3 Renewable Energy ETFs to Power Your Portfolio
A construction crew arrived at our farm at the crack of dawn last Thursday. By 3 p.m., the crew was gone.
In its dust, it left a brand-new 10-kilowatt (kW) solar array…
Behind it is our 8-year-old existing 10-kW array. The old array has 48 solar panels while the new one has only 28.
Both arrays generate the same amount of solar power. So why does one have more panels than the other?
The new panels are slightly bigger, but the real difference is panel efficiency.
The old panels are 17% efficient while the new ones are 22.2% efficient. That’s 31% more power per panel.
But here’s the best part: The new system cost roughly half what the old one did. Manufacturing costs continue to drop for solar panels.
I think we could easily see another 30% to 50% drop in system prices five years from now. The higher the manufacturing volume, the less the cost to make it.
But why the big jump in solar? It’s part of a much larger, secular trend in the energy sector…
The change from fossil fuels to renewable energy.
The Jump to Renewables
The Energy Information Administration (EIA) projects that renewable energy “will be the fastest-growing source of electricity generation in 2020.”

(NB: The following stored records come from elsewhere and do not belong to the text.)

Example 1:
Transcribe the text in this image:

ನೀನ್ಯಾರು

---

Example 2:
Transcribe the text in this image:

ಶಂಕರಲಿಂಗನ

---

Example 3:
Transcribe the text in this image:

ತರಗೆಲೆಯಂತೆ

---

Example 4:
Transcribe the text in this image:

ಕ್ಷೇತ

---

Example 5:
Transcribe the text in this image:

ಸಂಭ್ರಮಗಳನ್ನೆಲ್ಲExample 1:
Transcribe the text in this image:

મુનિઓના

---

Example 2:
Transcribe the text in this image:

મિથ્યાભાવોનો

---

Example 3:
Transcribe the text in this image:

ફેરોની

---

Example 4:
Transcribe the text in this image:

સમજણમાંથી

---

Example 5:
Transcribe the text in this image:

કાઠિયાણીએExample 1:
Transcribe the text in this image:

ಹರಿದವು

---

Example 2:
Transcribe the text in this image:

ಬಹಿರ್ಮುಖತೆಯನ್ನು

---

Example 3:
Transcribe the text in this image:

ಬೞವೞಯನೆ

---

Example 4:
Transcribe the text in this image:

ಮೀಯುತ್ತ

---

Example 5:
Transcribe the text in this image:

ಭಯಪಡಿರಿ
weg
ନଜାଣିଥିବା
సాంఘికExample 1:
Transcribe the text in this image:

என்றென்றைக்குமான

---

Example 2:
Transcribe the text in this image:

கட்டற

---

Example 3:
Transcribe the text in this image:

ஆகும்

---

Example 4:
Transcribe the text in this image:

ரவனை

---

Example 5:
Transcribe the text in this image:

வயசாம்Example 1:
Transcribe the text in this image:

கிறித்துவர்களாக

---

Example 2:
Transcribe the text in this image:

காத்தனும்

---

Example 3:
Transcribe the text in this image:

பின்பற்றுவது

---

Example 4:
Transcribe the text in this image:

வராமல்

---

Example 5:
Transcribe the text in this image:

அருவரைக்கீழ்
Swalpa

That’s good news. It’s a dirty, polluting and finite fuel.
Renewable energy, on the other hand, is nonpolluting. And the supply is infinite.
My Favorite Plays
Today, with hundreds of companies in the solar and wind business, I think the best way to play this exploding sector is through exchange-traded funds (ETFs).
Here are my favorites, in no particular order.
The First Trust Global Wind Energy ETF (NYSE: FAN) is focused on the wind sector. It tracks the performance of the ISE Clean Edge Global Wind Energy Index.
Over the last year, the fund has gone up about 7.7% and has a dividend yield of 2.01%.
The Invesco WilderHill Clean Energy ETF (NYSE: PBW) follows the performance of the WilderHill Clean Energy Index. Over the last year, its shareholders were rewarded with a 39.9% return. It also has a dividend yield of 1.19%.
Finally, I like the Invesco Solar ETF (NYSE: TAN). It hands investors returns equal to the investment results of the MAC Global Solar Energy Index.
Last year, its shares handed investors a 28.4% return. And it has a small 0.24% dividend yield.
All three funds have at least 90% of their total assets in their underlying indexes. So I think we’ll see excellent performances from these funds over the next decade.